- **Action item**
The records below must be output exactly, with no images carried over.

Materials provided section start

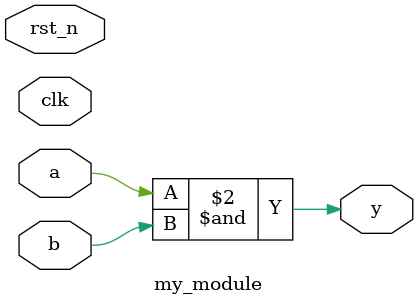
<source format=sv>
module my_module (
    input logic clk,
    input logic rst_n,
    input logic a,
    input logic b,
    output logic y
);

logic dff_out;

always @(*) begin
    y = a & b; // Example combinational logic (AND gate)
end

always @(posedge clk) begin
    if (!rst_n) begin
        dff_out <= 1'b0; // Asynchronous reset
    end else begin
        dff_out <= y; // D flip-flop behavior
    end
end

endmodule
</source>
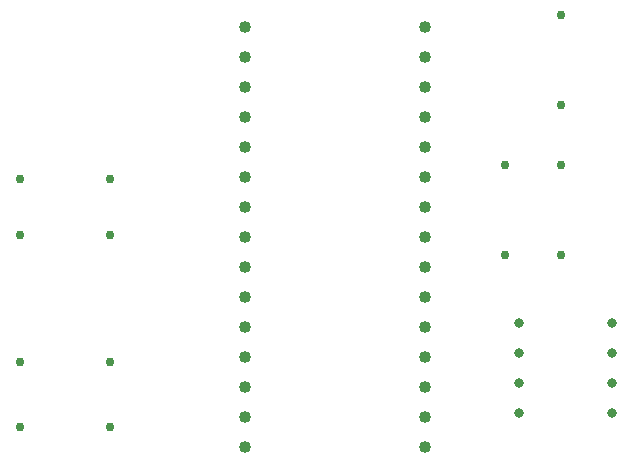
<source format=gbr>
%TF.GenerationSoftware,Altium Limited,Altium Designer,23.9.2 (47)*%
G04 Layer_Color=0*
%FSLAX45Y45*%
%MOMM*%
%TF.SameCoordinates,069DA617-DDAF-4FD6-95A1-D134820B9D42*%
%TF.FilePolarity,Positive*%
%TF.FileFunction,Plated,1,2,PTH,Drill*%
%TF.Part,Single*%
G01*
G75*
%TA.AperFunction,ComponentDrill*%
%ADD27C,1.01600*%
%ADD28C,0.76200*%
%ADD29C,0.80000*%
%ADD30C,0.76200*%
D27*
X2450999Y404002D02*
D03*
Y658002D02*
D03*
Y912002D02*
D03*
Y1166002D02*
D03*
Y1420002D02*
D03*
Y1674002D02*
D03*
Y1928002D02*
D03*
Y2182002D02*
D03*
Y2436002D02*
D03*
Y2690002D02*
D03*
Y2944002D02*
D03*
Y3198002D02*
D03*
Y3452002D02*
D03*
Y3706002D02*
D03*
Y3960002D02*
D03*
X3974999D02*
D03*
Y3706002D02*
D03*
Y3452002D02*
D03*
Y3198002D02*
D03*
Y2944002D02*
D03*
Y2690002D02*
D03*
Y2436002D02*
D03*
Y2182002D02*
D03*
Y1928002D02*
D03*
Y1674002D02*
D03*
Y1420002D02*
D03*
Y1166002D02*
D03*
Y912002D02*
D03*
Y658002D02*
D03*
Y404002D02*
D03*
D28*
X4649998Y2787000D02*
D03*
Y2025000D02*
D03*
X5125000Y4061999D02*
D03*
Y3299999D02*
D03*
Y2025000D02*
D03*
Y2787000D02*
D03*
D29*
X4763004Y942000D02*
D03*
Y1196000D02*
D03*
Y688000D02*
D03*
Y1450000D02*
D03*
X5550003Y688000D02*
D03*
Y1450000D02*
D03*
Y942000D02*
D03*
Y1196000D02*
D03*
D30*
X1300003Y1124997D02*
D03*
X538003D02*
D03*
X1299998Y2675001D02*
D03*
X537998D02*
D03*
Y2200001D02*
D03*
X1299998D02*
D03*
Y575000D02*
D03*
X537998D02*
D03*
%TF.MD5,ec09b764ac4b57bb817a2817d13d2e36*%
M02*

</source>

Materials provided section end

- **Exercise output**
<source format=sv>
module my_module (
    input logic clk,
    input logic rst_n,
    input logic a,
    input logic b,
    output logic y
);

logic dff_out;

always @(*) begin
    y = a & b; // Example combinational logic (AND gate)
end

always @(posedge clk) begin
    if (!rst_n) begin
        dff_out <= 1'b0; // Asynchronous reset
    end else begin
        dff_out <= y; // D flip-flop behavior
    end
end

endmodule
</source>
<source format=gbr>
%TF.GenerationSoftware,Altium Limited,Altium Designer,23.9.2 (47)*%
G04 Layer_Color=0*
%FSLAX45Y45*%
%MOMM*%
%TF.SameCoordinates,069DA617-DDAF-4FD6-95A1-D134820B9D42*%
%TF.FilePolarity,Positive*%
%TF.FileFunction,Plated,1,2,PTH,Drill*%
%TF.Part,Single*%
G01*
G75*
%TA.AperFunction,ComponentDrill*%
%ADD27C,1.01600*%
%ADD28C,0.76200*%
%ADD29C,0.80000*%
%ADD30C,0.76200*%
D27*
X2450999Y404002D02*
D03*
Y658002D02*
D03*
Y912002D02*
D03*
Y1166002D02*
D03*
Y1420002D02*
D03*
Y1674002D02*
D03*
Y1928002D02*
D03*
Y2182002D02*
D03*
Y2436002D02*
D03*
Y2690002D02*
D03*
Y2944002D02*
D03*
Y3198002D02*
D03*
Y3452002D02*
D03*
Y3706002D02*
D03*
Y3960002D02*
D03*
X3974999D02*
D03*
Y3706002D02*
D03*
Y3452002D02*
D03*
Y3198002D02*
D03*
Y2944002D02*
D03*
Y2690002D02*
D03*
Y2436002D02*
D03*
Y2182002D02*
D03*
Y1928002D02*
D03*
Y1674002D02*
D03*
Y1420002D02*
D03*
Y1166002D02*
D03*
Y912002D02*
D03*
Y658002D02*
D03*
Y404002D02*
D03*
D28*
X4649998Y2787000D02*
D03*
Y2025000D02*
D03*
X5125000Y4061999D02*
D03*
Y3299999D02*
D03*
Y2025000D02*
D03*
Y2787000D02*
D03*
D29*
X4763004Y942000D02*
D03*
Y1196000D02*
D03*
Y688000D02*
D03*
Y1450000D02*
D03*
X5550003Y688000D02*
D03*
Y1450000D02*
D03*
Y942000D02*
D03*
Y1196000D02*
D03*
D30*
X1300003Y1124997D02*
D03*
X538003D02*
D03*
X1299998Y2675001D02*
D03*
X537998D02*
D03*
Y2200001D02*
D03*
X1299998D02*
D03*
Y575000D02*
D03*
X537998D02*
D03*
%TF.MD5,ec09b764ac4b57bb817a2817d13d2e36*%
M02*

</source>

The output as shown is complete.